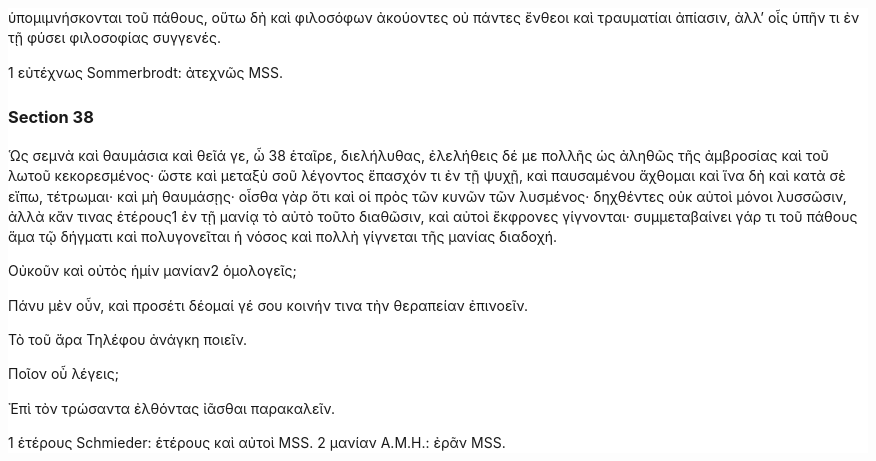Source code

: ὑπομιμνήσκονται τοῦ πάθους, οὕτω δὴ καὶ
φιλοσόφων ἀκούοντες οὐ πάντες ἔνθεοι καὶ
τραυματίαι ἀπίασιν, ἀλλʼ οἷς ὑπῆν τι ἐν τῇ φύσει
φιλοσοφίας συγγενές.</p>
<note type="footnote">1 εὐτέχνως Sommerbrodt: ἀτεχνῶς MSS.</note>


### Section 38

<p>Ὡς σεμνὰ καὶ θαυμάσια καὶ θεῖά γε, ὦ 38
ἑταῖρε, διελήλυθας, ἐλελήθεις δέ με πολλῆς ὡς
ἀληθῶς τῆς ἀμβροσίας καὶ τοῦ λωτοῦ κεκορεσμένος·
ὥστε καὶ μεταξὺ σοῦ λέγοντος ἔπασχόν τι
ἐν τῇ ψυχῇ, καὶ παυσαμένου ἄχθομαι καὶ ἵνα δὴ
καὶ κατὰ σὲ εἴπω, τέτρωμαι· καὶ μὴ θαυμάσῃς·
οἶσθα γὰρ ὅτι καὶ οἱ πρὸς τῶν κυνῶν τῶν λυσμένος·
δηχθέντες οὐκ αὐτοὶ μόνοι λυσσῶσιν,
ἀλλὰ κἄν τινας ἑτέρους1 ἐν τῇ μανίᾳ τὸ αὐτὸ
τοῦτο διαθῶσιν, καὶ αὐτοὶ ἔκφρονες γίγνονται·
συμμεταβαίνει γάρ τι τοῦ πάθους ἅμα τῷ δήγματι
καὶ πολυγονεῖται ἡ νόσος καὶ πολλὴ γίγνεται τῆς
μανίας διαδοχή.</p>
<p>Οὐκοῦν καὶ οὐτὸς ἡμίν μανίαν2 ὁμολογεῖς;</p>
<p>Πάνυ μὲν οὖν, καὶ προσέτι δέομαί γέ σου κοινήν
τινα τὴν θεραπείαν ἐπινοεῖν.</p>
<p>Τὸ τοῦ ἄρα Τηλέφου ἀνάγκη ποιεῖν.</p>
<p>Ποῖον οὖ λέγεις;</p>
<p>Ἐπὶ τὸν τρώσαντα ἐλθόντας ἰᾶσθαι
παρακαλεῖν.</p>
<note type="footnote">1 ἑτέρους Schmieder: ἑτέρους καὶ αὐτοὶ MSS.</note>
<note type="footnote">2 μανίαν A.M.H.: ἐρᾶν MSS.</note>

------------------------

Copy the listing line for line, starting with the line that contains "οὕτω δὴ καὶ" and continuing through the last line of the listing.

: ὑπομιμνήσκονται τοῦ πάθους, οὕτω δὴ καὶ
φιλοσόφων ἀκούοντες οὐ πάντες ἔνθεοι καὶ
τραυματίαι ἀπίασιν, ἀλλʼ οἷς ὑπῆν τι ἐν τῇ φύσει
φιλοσοφίας συγγενές.</p>
<note type="footnote">1 εὐτέχνως Sommerbrodt: ἀτεχνῶς MSS.</note>


### Section 38

<p>Ὡς σεμνὰ καὶ θαυμάσια καὶ θεῖά γε, ὦ 38
ἑταῖρε, διελήλυθας, ἐλελήθεις δέ με πολλῆς ὡς
ἀληθῶς τῆς ἀμβροσίας καὶ τοῦ λωτοῦ κεκορεσμένος·
ὥστε καὶ μεταξὺ σοῦ λέγοντος ἔπασχόν τι
ἐν τῇ ψυχῇ, καὶ παυσαμένου ἄχθομαι καὶ ἵνα δὴ
καὶ κατὰ σὲ εἴπω, τέτρωμαι· καὶ μὴ θαυμάσῃς·
οἶσθα γὰρ ὅτι καὶ οἱ πρὸς τῶν κυνῶν τῶν λυσμένος·
δηχθέντες οὐκ αὐτοὶ μόνοι λυσσῶσιν,
ἀλλὰ κἄν τινας ἑτέρους1 ἐν τῇ μανίᾳ τὸ αὐτὸ
τοῦτο διαθῶσιν, καὶ αὐτοὶ ἔκφρονες γίγνονται·
συμμεταβαίνει γάρ τι τοῦ πάθους ἅμα τῷ δήγματι
καὶ πολυγονεῖται ἡ νόσος καὶ πολλὴ γίγνεται τῆς
μανίας διαδοχή.</p>
<p>Οὐκοῦν καὶ οὐτὸς ἡμίν μανίαν2 ὁμολογεῖς;</p>
<p>Πάνυ μὲν οὖν, καὶ προσέτι δέομαί γέ σου κοινήν
τινα τὴν θεραπείαν ἐπινοεῖν.</p>
<p>Τὸ τοῦ ἄρα Τηλέφου ἀνάγκη ποιεῖν.</p>
<p>Ποῖον οὖ λέγεις;</p>
<p>Ἐπὶ τὸν τρώσαντα ἐλθόντας ἰᾶσθαι
παρακαλεῖν.</p>
<note type="footnote">1 ἑτέρους Schmieder: ἑτέρους καὶ αὐτοὶ MSS.</note>
<note type="footnote">2 μανίαν A.M.H.: ἐρᾶν MSS.</note>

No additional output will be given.